The family that has ruled the African nation of Gabon for decades has been accused of taking bribes, stealing hundreds of millions of dollars, and presiding over a system rife with corruption, but that hasn't stopped President Obama from inviting President Ali Bongo of Gabon to the White House Thursday.
White House press secretary Jay Carney conceded to ABC News Wednesday that President Bongo has a "less than sterling" record, but said that it was "very important" for President Obama to grant Bongo the coveted Oval Office meeting anyway.
"First of all, the president of Gabon is making reform efforts, which we support," said Carney. "Secondly ... Gabon has been an important partner in some of the issues that are very important to American national security."
Jack Blum, a United Nations consultant and expert on offshore banking, said that the invitation sends a disturbing message. Blum estimates that in years past the Bongo family and its cronies have "siphon[ed] off 25 percent of the gross domestic product of the country. And it's made them incredibly rich."
"There's absolutely no shame," said Blum. "I would say that the people who are running the country are guilty of grand theft nation."
The Bongo family, as detailed in an ABC News investigation airing on "World News with Diane Sawyer" and "Nightline" tonight, has ruled the oil-rich but underdeveloped nation since 1967. After the death of his father Omar Bongo two years ago today, Ali Bongo was himself elected president, and now presides over not only Gabon, but a family empire, allegedly the product of corruption, estimated by U.S. investigators to be worth hundreds of millions of dollars.

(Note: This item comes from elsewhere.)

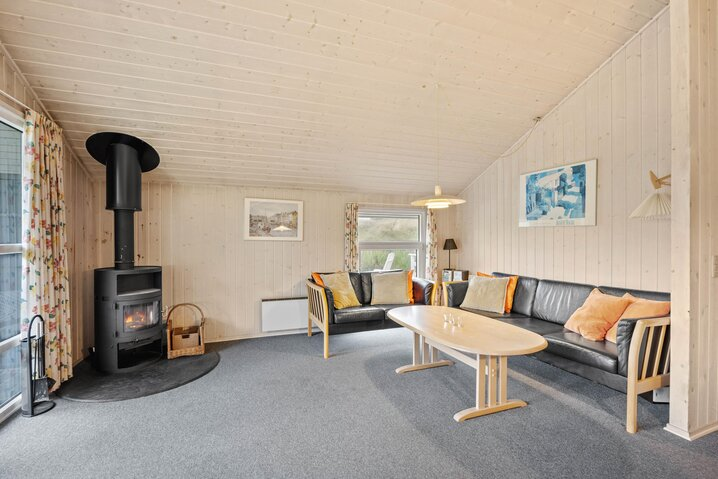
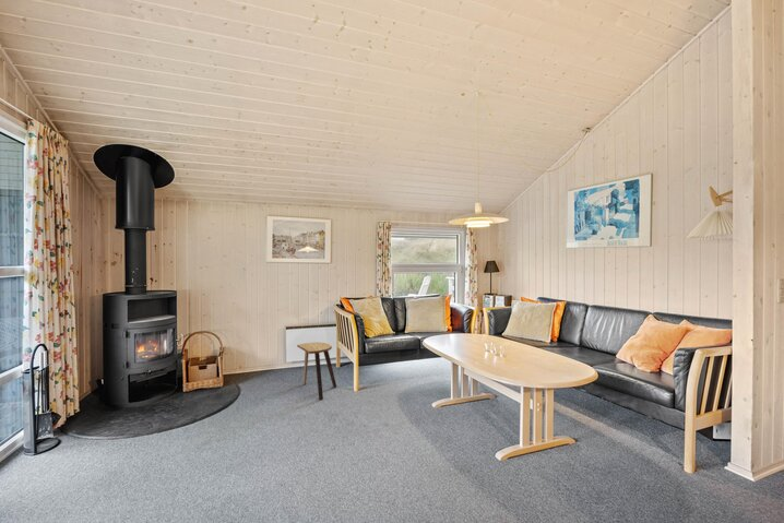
+ stool [296,342,337,401]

"Omar Bongo and now his son Ali Bongo have for more than 40 years run a regime in Gabon which diverts their country's wealth for their family's personal use," Sen. Carl Levin, D.-Michigan, told ABC News. Sen. Levin said that a 2010 Congressional report on foreign corruption from an investigative committee that he chairs "shows how the Bongos misused U.S. financial institutions to carry out suspicious transactions involving millions of dollars."
The Bongos have literally dozens of luxury homes worth millions of dollars everywhere from Beverly Hills, where they own three homes, to the French Riviera. After a criminal complaint filed by a human rights group, authorities in France found that the family had more than 30 luxury properties in that nation alone, including a $120 million, 14-bedroom townhouse in Paris that Ali Bongo bought just last year.
During a 2006 shopping spree in Malibu captured by VH-1, Ali Bongo's then-wife Inge turned up her nose at a $25 million mansion. "I need something really big, really, really, really big," she said. "I would think for that amount of money, I would expect a bit more grandeur."
"I've tried to downsize, but it's just not in my character," concluded Inge.
The Bongos' lifestyle is a stark contrast to how most people live in Gabon, a French-speaking West African country the size of Colorado that is home to 1.5 million people. Oil revenues make Gabon one of Africa's most prosperous countries, but it is also a place where some families are still forced to pick through garbage to eat. One third of the population lives on $2 per day.
The U.S. says there have been improvements under the new President Bongo, but according to the State Department's most recent report, Gabon is still a place of "widespread government corruption" marked by the "use of excessive force by police," where even taking picture of the Bongos' many palaces is against the law.
President Bongo refused repeated requests by ABC News for an interview to discuss allegations of corruption. One of his top aides said no reputable news agency would ask such questions, and he accused ABC News of conducting a smear campaign against the President.
In Gabon, people can go to prison for criticizing the ruling family. That's what happened to Marc Ona, a polio victim who is one of the few people in Gabon to criticize the Bongo family's continued rule publicly. He was briefly sent to prison for it by Bongo's father.
Asked if he thought by talking to ABC News he was exposing him to the possibility of fresh trouble with the government, Ona said, "Yes, but I don't care."
Ona said he had to evade secret police to meet with ABC News late at night in a hotel in the capital of Libreville, but that he wanted Americans to know that corruption and impunity are still rampant under President Bongo.
President Bongo has used his money to travel the world in style, and make lots of important friends. In New York last year during a United Nations meeting, he rented an entire museum to throw a party in his honor, where he was praised by former New York mayor Rudolph Giuliani for his work in protecting the African environment.
His entourage all stayed at one of New York's most expensive hotels, with such celebrities as comedian Chris Tucker dropping by to visit.
When ABC News dropped by for a visit and a few questions, the reaction was very different. "You're coming here with a biased approach," said a Bongo aide, who put his hand on an ABC News camera and ordered, "Get out of here, get out of here."
A spokesman for President Bongo insisted to ABC News that he is a reformer who is working to fight corruption in the country. The spokesman offered no explanation to ABC News, however, as to how Bongo's family has been able to amass such a great fortune.